— DOCUMENT SECTION —
Yesterday, in Glamour new mom and writer Petra Guglielmetti calls out the celeb media’ obsession with the post delivery celeb mom, in her piece, “Let’s Stop Clicking on Stories About Celebrities’ Post-Baby Bodies”.
Here is an excerpt:
Today I “stepped out post-baby,” also known in the tabloids as debuting my post-baby body. At least I think today would be considered my official debut—I left the house to work at a cafe after months of maternity leave. According to the headlines, celebrity moms debut themselves after childbirth in a variety of ways. Some, like Blake Lively, “display” and/or “flaunt” their post-baby selves by wearing clothing—not even necessarily revealing clothing—to press events. Many “show off” en route to the gym, a la Jessica Biel. Others simply venture out in public with a friend, like Jaime King (“Less than weeks after giving birth to baby Leo, Jaime King is already making her way out into the world.” Less than weeks? And wow, to think, boldly being visible out in public like that.) Apparently, when you are famous and have just given birth, such normal-seeming activities become debuts, opportunities for the world to examine how well your looks fared during that whole growing-and-birthing-a-human-being thing…..
….It’s hard not to click on these stories, even though we realize we shouldn’t encourage paparazzi to stalk new moms, who are already vulnerable, riding a roller coaster of stress and hormones. (Yes, professional actors sign up for a certain amount of media attention, but motherhood—especially new motherhood—should be sacred, no matter how high-profile you are.) We click even though we realize we should not compare ourselves to people who have full-time nannies and on-call glam squads. We click even though we realize that every woman’s build and metabolism and biology is unique; most of us didn’t have Jessica Alba’s post-baby abs before we had kids. We click even though we know we’ll glimpse comments that make us lose faith in humanity (“Looks like her boobies have deflated!”).
She then goes on to express her experiences of living life fully after delivering her baby and under different standards and without the flashing lights and glare of the public. She confesses that the media stories about celebs, however, can impact women’s opinion of their own post-baby bodies. Finally, Guglielmetti proposes we all work to end it:
Here’s what I propose: Let’s stop clicking. Just decide here and now that we’re not doing it anymore. It’s one little-but-big way in which we can make our world a kinder place for new moms, and women in general. When you see any headline with any variation on “post-baby body” in it, just don’t click. As someone who has been employed as an online writer for a long time now, I promise you that editors will notice that we’re all not clicking and that those stories will dwindle and eventually disappear. Wouldn’t that be lovely?
I’m down. We don’t really cover post-baby bodies that much anymore here so, less clicks for our competitors sounds lovely! ha!

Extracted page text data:
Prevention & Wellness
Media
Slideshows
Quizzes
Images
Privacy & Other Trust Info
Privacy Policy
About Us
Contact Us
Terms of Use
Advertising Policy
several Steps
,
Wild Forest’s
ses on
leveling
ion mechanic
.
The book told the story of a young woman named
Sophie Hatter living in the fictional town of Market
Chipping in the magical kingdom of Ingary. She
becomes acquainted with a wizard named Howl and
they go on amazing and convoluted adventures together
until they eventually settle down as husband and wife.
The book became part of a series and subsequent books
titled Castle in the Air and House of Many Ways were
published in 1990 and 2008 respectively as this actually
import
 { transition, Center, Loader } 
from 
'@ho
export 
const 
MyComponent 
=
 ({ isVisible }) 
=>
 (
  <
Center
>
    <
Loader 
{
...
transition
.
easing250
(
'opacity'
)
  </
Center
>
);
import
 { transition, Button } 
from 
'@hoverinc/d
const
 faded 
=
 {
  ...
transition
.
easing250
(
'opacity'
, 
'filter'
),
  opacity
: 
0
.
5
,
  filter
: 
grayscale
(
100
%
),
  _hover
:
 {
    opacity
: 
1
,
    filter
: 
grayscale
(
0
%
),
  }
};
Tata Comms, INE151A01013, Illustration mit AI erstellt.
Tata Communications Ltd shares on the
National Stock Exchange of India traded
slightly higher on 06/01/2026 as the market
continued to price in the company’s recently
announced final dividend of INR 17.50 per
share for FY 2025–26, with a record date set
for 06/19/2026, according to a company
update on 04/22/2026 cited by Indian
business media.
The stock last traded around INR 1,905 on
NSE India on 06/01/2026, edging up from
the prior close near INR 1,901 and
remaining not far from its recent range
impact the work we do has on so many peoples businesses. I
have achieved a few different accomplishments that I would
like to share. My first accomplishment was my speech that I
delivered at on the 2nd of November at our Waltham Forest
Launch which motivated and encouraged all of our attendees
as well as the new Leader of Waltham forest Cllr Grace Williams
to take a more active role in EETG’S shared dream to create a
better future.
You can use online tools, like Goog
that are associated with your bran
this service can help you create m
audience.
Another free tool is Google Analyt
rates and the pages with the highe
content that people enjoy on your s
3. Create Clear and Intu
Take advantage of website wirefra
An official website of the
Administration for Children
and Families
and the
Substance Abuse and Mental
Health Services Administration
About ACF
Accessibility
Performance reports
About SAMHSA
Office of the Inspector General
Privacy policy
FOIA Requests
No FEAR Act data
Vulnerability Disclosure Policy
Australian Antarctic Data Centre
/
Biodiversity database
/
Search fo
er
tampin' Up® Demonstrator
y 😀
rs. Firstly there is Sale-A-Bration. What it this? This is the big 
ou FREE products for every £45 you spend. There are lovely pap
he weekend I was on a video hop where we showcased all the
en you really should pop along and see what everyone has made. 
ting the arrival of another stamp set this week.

— WORK TO COMPLETE —
(1) Answer these questions about the post on celebrity post-baby coverage:
(a) In which publication did Guglielmetti's piece appear?
(b) Where did Guglielmetti go to work on the day she calls her post-baby debut?
(c) What does she propose people do when they see a headline with a variation on "post-baby body" in it?
(2) Print the part of the post on celebrity post-baby coverage from "She then goes" up to and including "that be lovely?".
You can ignore these rows.

— RESULTS —
(1)
(a) Glamour.
(b) A cafe.
(c) Not click on it.

(2)
She then goes on to express her experiences of living life fully after delivering her baby and under different standards and without the flashing lights and glare of the public. She confesses that the media stories about celebs, however, can impact women’s opinion of their own post-baby bodies. Finally, Guglielmetti proposes we all work to end it:
Here’s what I propose: Let’s stop clicking. Just decide here and now that we’re not doing it anymore. It’s one little-but-big way in which we can make our world a kinder place for new moms, and women in general. When you see any headline with any variation on “post-baby body” in it, just don’t click. As someone who has been employed as an online writer for a long time now, I promise you that editors will notice that we’re all not clicking and that those stories will dwindle and eventually disappear. Wouldn’t that be lovely?